YOUR INSTRUCTIONS >>
Answer these questions from the 2019 Tour de Suisse text:
1. How many stages did the race have?
2. Who won the sprints classification?
3. How many riders did each team start with?

2019 Tour de Suisse

Race details
- Dates: 15–23 June 2019
- Stages: 9
- Distance: 1,172.7 km (728.7 mi)
- Winning time: 27h 43' 10"

Results
- Winner / Egan Bernal (COL) / (Team INEOS)
- Second / Rohan Dennis (AUS) / (Bahrain–Merida)
- Third / Patrick Konrad (AUT) / (Bora–Hansgrohe)
- Mountains / Hugh Carthy (GBR) / (EF Education First)
- Young rider / Egan Bernal (COL) / (Team INEOS)
- Sprints / Peter Sagan (SVK) / (Bora–Hansgrohe)
- Team / Movistar Team

= 2019 Tour de Suisse =

Cycling race

The 2019 Tour de Suisse was a road cycling stage race that took place between 15 and 23 June 2019 in Switzerland. It was the 83rd edition of the Tour de Suisse and the 26th race of the 2019 UCI World Tour.

==Teams==
In total, twenty-one teams started the race, with each team having seven riders.

==Pre-race favourites==
Before the start of the race, Geraint Thomas was the favourite to win, with his teammate Egan Bernal as the second favourite. From the rest of the field, Enric Mas, Rui Costa and Marc Soler were considered as the nearest rivals.

EXCERPTED RECORDS >>

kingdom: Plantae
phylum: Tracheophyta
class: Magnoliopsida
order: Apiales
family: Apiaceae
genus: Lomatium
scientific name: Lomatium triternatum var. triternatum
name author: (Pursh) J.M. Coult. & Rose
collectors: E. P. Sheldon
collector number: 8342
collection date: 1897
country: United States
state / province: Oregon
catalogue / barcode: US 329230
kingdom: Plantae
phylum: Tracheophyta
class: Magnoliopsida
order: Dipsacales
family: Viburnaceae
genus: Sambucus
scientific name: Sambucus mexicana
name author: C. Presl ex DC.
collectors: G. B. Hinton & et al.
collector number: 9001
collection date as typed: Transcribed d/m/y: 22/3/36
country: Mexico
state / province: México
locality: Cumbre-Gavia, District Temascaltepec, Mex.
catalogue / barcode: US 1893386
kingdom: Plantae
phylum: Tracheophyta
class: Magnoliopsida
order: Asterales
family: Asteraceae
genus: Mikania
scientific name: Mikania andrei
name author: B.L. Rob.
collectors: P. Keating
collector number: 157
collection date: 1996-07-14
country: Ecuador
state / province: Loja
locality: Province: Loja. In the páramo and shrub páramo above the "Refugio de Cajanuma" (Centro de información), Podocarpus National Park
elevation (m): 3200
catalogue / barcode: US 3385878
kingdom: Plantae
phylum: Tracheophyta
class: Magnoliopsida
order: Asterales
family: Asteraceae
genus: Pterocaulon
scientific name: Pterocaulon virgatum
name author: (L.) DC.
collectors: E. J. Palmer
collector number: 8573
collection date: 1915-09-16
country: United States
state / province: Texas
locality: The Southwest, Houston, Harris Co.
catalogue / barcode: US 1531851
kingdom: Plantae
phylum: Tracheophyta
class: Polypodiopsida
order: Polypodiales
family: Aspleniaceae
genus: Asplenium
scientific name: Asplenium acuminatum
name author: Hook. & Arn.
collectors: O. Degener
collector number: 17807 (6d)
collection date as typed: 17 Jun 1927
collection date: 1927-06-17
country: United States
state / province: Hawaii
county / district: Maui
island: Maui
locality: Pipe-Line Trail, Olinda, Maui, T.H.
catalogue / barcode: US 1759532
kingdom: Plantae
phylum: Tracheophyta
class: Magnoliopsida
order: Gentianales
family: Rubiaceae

RESULT OF THIS TASK >>
1. 9
2. Peter Sagan (SVK), of Bora–Hansgrohe
3. Seven